FEATURE II - Autonomous traveling 2019
Automated driving/a relaxed travel experience. The option of the BUDD-e driving autonomously is also implemented. The Volkswagen Group is among the pioneers of autonomous driving. Back in 2005 Volkswagen won the "Grand Challenge" - a race covering a distance of 136,7 miles (220 km) for autonomous cars - with the Touareg luxury SUV in the USA. The prototype, christened "Stanley", was developed by the Volkswagen Electronics Research Laboratory (ERL) in Palo Alto, California in cooperation with Stanford University. Since then the development of autonomous driving has been making rapid progress and evolving up to the present day. In 2015 the group brand Audi sent the A7 piloted driving concept - equipped with laser scanners, long and mid-range radar sensors and four cameras at the front and rear - drive autonomously from ERL in Silicon Valley to the CES in Las Vegas, a distance of 560 miles (about 900 kilometers) with enthusiastic media representatives on board the concept car. Also, Volkswagen sent the e-Golf Perfect Parking at the CES 2015 in Las Vegas to an inductive charging station autonomously, using a smartphone app.

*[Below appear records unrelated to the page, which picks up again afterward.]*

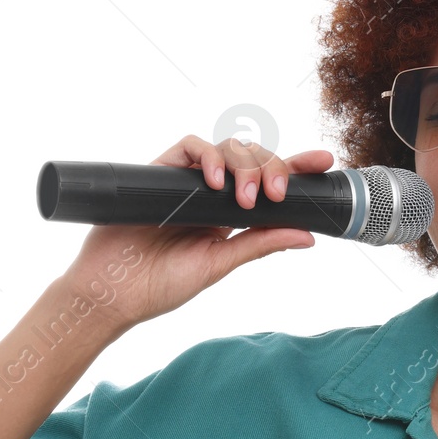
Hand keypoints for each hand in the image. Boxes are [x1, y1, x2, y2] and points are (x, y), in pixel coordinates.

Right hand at [61, 135, 335, 331]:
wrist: (112, 292)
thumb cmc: (160, 284)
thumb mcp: (220, 264)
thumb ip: (260, 244)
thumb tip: (308, 235)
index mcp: (231, 215)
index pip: (269, 182)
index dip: (297, 167)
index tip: (325, 162)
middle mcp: (211, 193)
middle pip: (253, 160)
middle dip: (272, 169)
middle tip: (276, 195)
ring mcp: (186, 180)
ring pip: (226, 148)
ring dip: (244, 165)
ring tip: (247, 197)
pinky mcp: (160, 171)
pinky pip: (189, 145)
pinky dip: (207, 155)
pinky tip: (214, 178)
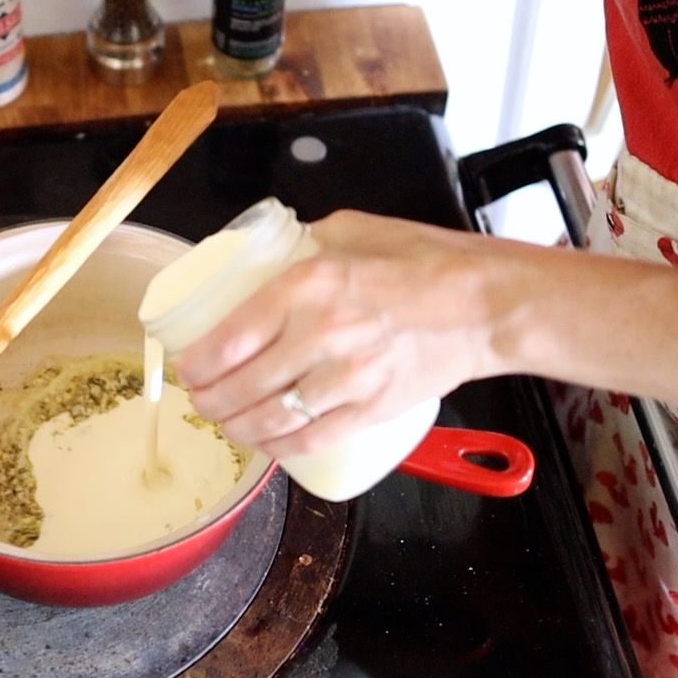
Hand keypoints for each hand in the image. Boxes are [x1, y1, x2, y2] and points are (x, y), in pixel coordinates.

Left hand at [173, 211, 502, 460]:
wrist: (488, 304)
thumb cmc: (428, 262)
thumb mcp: (355, 230)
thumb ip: (306, 243)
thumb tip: (268, 253)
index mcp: (310, 283)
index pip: (230, 336)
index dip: (198, 363)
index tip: (188, 367)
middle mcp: (323, 333)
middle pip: (242, 385)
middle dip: (209, 400)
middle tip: (200, 398)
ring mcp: (348, 377)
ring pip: (271, 418)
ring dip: (236, 426)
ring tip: (225, 421)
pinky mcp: (372, 408)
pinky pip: (311, 439)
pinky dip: (279, 448)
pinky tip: (264, 443)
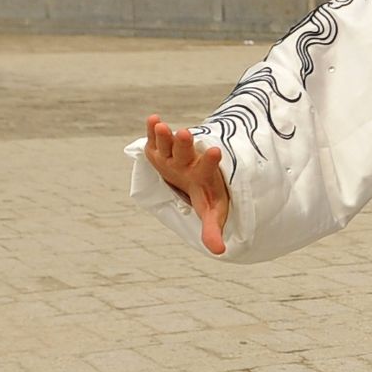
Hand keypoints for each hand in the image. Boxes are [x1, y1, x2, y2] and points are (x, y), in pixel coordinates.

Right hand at [142, 114, 230, 255]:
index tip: (216, 150)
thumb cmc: (207, 194)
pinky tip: (152, 119)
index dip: (210, 160)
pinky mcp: (162, 149)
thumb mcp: (212, 211)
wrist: (199, 176)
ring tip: (162, 125)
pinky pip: (158, 138)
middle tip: (184, 133)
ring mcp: (175, 155)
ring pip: (170, 144)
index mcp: (202, 176)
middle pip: (186, 152)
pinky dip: (152, 130)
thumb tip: (219, 252)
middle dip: (184, 144)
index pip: (208, 168)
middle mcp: (188, 162)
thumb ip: (212, 230)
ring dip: (166, 136)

Partially-automated present/step by step. There have already been Volkswagen assistance systems in production models for some time, to automate certain individual functions, such as the Traffic Jam Assistant (automatic steering, braking and accelerating in stop-and-go traffic up to 37 mph / 60 km/h), Adaptive Cruise Control (automatic braking and accelerating at high speed on the highway), the Autonomous Emergency Braking Front Assist including the City Emergency Braking System with Pedestrian Monitoring, Lane Assist and Side Assist (automatic lane tracking and counter-steering when changing lanes when there is a vehicle in the blind spot), Park Assist (autonomous parking, including automatic steering and braking), Rear Traffic Alert (which recognizes approaching vehicles when reversing out of a parking bay and applies the brakes) or Emergency Assist (which stops the car automatically and activates the hazard warning lights and sends an SOS emergency call if the driver becomes incapacitated).
Partially-automated becomes fully-automated/systems merge. By around the end of this decade - in about 2019, when the BUDD-e would be on its way from San Francisco to the festival in Nevada -the functions of the assistance systems such as those in the Audi A7 piloted driving concept and the e-Golf Perfect Parking research vehicles and the systems already available from Volkswagen, for instance in the Passat and Golf, could merge and make fully automated driving an everyday reality. With two objectives: to minimize accidents and maximize comfort on long journeys. Volkswagen's technical toolkits are designed to allow the latest features to be integrated step by step as we progress towards fully automated driving.